Opinión | Arenas movedizas

Los muertos

Conservo los teléfonos de amigos o conocidos que ya han fallecido. Cuando tal cosa ocurre no me atrevo a eliminarlos. Nadie nos ha dicho cuál es el momento oportuno para hacerlo: si transcurridos unos días después del óbito o cuando hemos dado un plazo preceptivo al luto. Las fases del duelo son cinco (o siete, según la ciencia que las dicte) y la prolongación de éstas carece de duración predeterminada, va a criterio del doliente. Conservar en la agenda el teléfono de un amigo o de un familiar que ya no está entre nosotros es algo serio. Uno no borra el móvil de un ser querido como quien deja de desear feliz año pasada la fiesta de Reyes.

A veces los busco en la agenda. Siguen ahí. Sus fotos siguen ahí. Su viudo o su viuda, acaso su padre o su madre, quizá sus hijos no se han deshecho del número y lo conservan como si aún viviera el propietario, creando una suerte de vacío que no lo es del todo porque en la aplicación de mensajería que utilizamos la mayoría conservamos la última conversación, la última broma, el último reproche o un “hasta siempre, amigo”.

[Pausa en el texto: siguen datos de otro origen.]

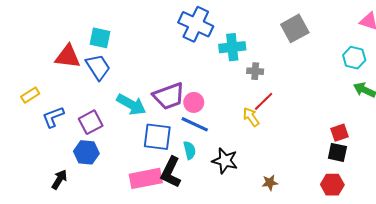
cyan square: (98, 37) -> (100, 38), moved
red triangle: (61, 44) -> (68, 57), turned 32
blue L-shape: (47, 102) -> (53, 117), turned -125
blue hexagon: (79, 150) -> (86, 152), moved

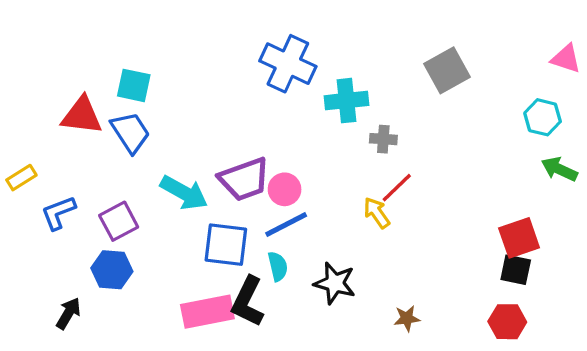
blue line: (195, 124) -> (286, 225), turned -52
red square: (340, 133) -> (519, 238), size x1.4

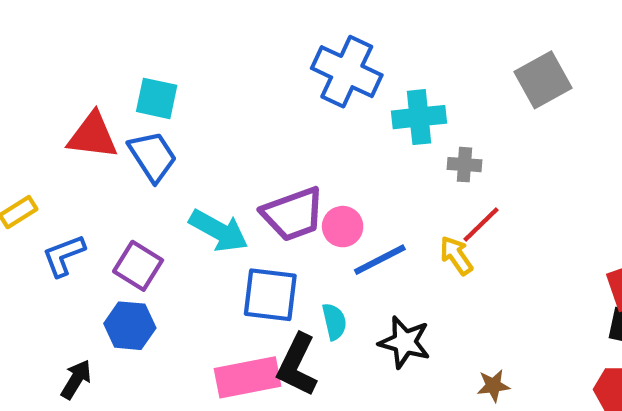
purple square: (119, 221) -> (138, 266), turned -30
blue line: (286, 225) -> (380, 260), moved

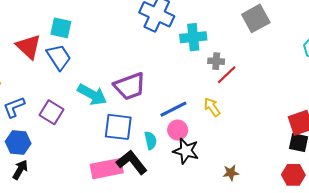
red triangle: (93, 136) -> (29, 47), turned 36
red line: (481, 224) -> (227, 75), moved
pink circle: (343, 227) -> (178, 130), moved
blue hexagon: (130, 326) -> (18, 143), moved
black L-shape: (297, 365) -> (132, 162), turned 116

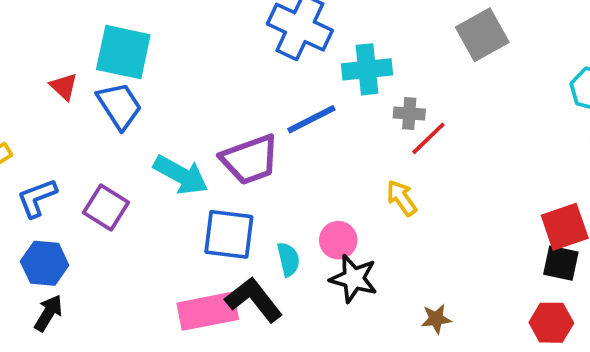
cyan square: (61, 28) -> (123, 52), size x1.4
red triangle: (29, 47) -> (64, 87), size x0.6
blue line: (173, 109) -> (311, 119), moved

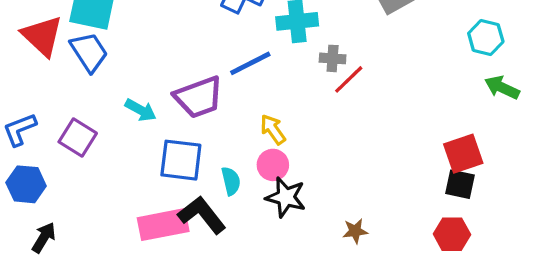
red triangle: (64, 87) -> (42, 36), size x1.8
cyan arrow: (181, 175) -> (141, 110), size x0.7
yellow arrow: (402, 198) -> (273, 129), moved
black arrow: (48, 313) -> (44, 238), moved

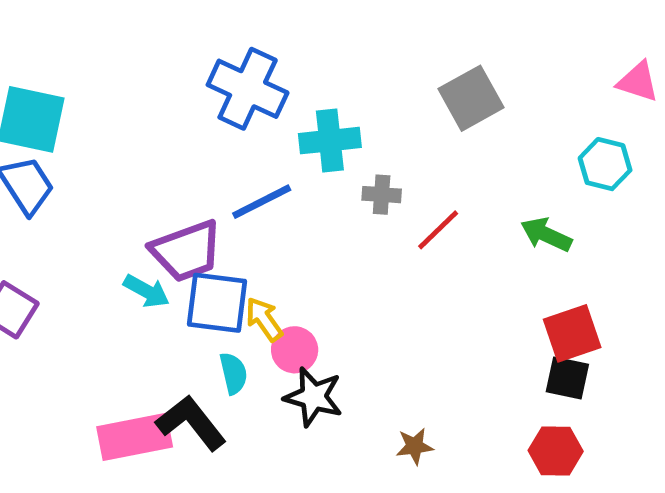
red line: (349, 79) -> (438, 230), moved
green arrow: (502, 87) -> (546, 235), moved
cyan arrow: (141, 110) -> (146, 291), moved
yellow arrow: (273, 129) -> (264, 319), moved
blue square: (181, 160) -> (217, 303), moved

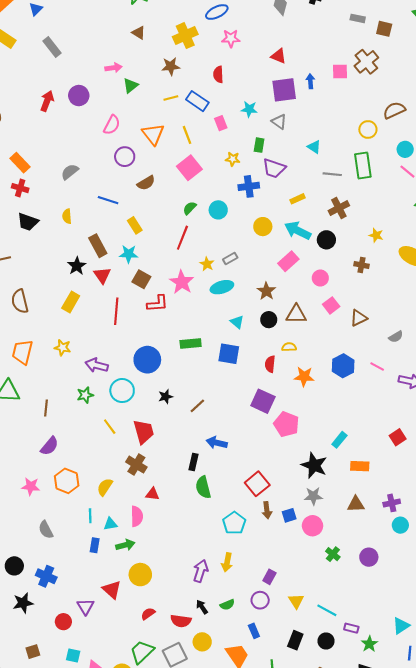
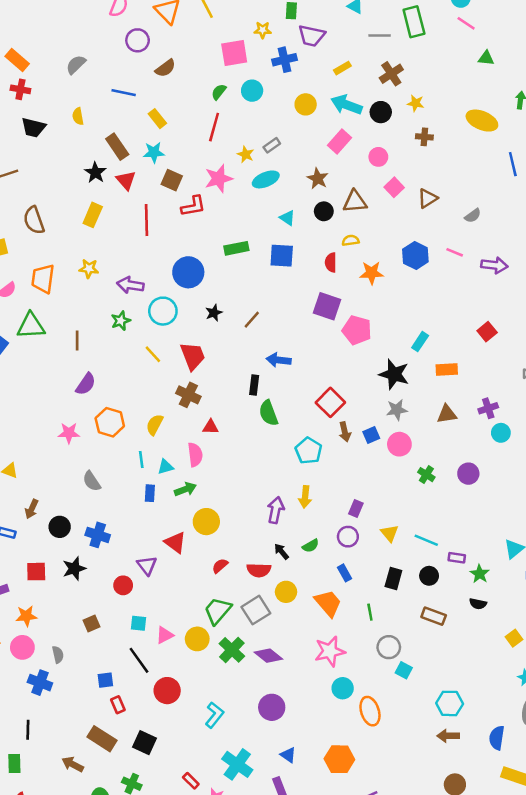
pink square: (189, 168) -> (234, 53), moved, turned 35
yellow star: (376, 235) -> (416, 103), moved
pink star: (182, 282) -> (219, 179), turned 30

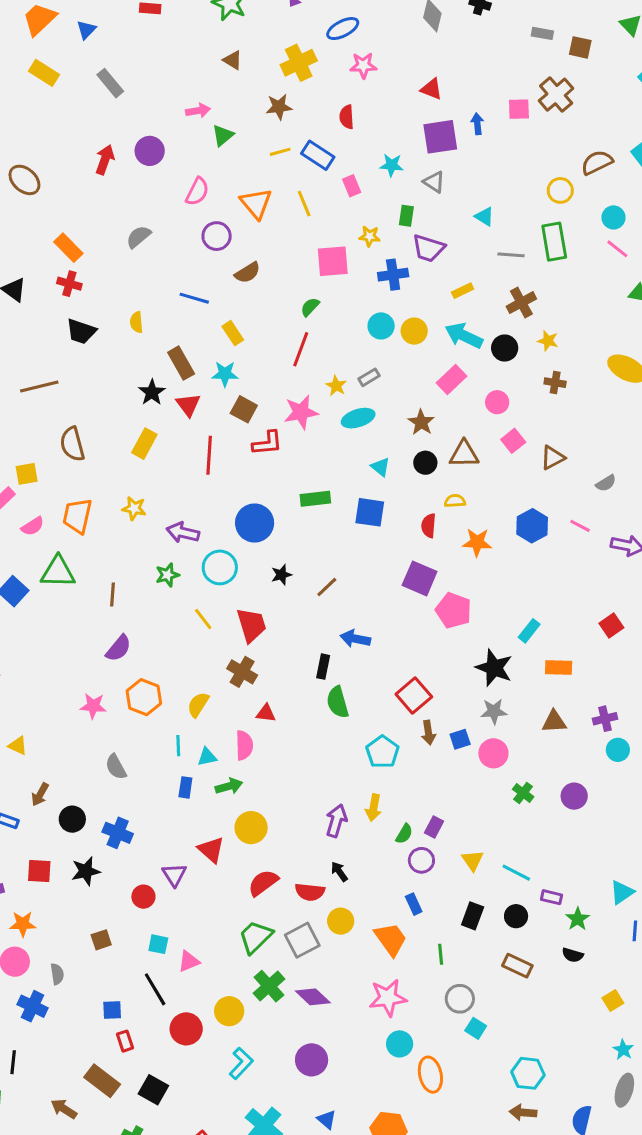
gray semicircle: (76, 65) -> (139, 237), moved
cyan circle: (252, 91) -> (381, 326), moved
green semicircle: (311, 546) -> (404, 834), moved, turned -35
red semicircle: (220, 566) -> (263, 883), size x1.5
yellow circle: (197, 639) -> (229, 1011), moved

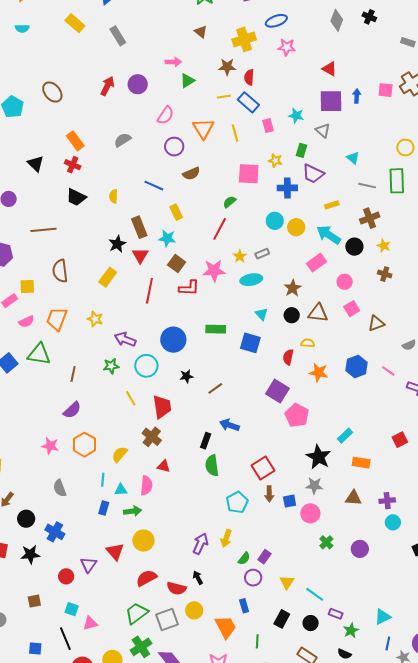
red semicircle: (347, 117) -> (249, 77), moved

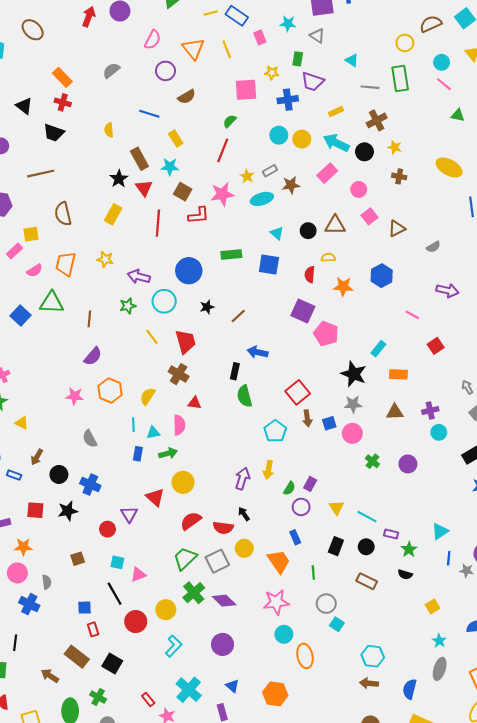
black trapezoid: (76, 197) -> (54, 133), moved
brown star: (293, 288) -> (291, 185), moved, turned 30
pink line: (388, 371) -> (412, 315), moved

Yo no me atrevo a borrarlos. O no quiero. No es tanto un trastorno como una muestra de lealtad, de preservar su memoria mientras nadie usurpe sus números, de mantenerlos ahí hasta que sus seres queridos los hereden, les cambien la fotografía que el titular tenía en vida o los den de baja de un modo irrevocable. En un mundo tan conectado, la muerte definitiva de los amigos se produce cuando su número de teléfono deja de existir y una voz impersonal recita que el número marcado ya no pertenece a ningún cliente.

Mi amigo Paco murió hace unos años. Pobre Paco. Al cabo de unos días me llamó su hermana, pero yo mantenía todavía el teléfono de Paco en la agenda. Paco llamando. Advertí enseguida que otra persona utilizaba el mismo número de teléfono que mi amigo, pero no pude evitar cierto sobrecogimiento. Era una llamada de agradecimiento en nombre de la familia por el cariño recibido durante las exequias. En cierto modo, era Paco agradeciendo. Ella es ahora la titular de esa línea. Imagino que dio la propia de baja para que la memoria de su hermano perdurara también en el teléfono, que es otra forma de que el recuerdo de un ser querido lo acompañe siempre a uno.

No es extraordinario que la familia de un fallecido se resista a cancelar su línea telefónica. No cambian la foto de perfil, no traspasan el número. Ellos o ellas mueren y el contacto perdura como línea en tránsito, dormida, sin nadie más que la utilice, en tierra de nadie.

Se dice que alguien nos deja cuando se muere. No es verdad. Les dejamos nosotros con el olvido y el tiempo. Conservarlos en la agenda es un modo de asomarnos de nuevo a aquella vida que compartimos, de ver sus fotos, de regodearnos en el tiempo vivido en común, leer aquel último mensaje que intercambiamos, comprobar satisfechos que lo vio y, al igual que hacemos como con los que aún siguen entre nosotros, aparcar la respuesta para otro momento, volver en unos meses y seguir la conversación en el punto que la dejamos. Me ocurre con mi amigo Agustín, al que se llevó el cáncer. En ocasiones miro su número y tengo la tentación de enviarle un mensaje. “Querido Agustín, no te vas a creer lo que ha pasado...”. Nunca me atrevo. No habrá doble marca en color azul.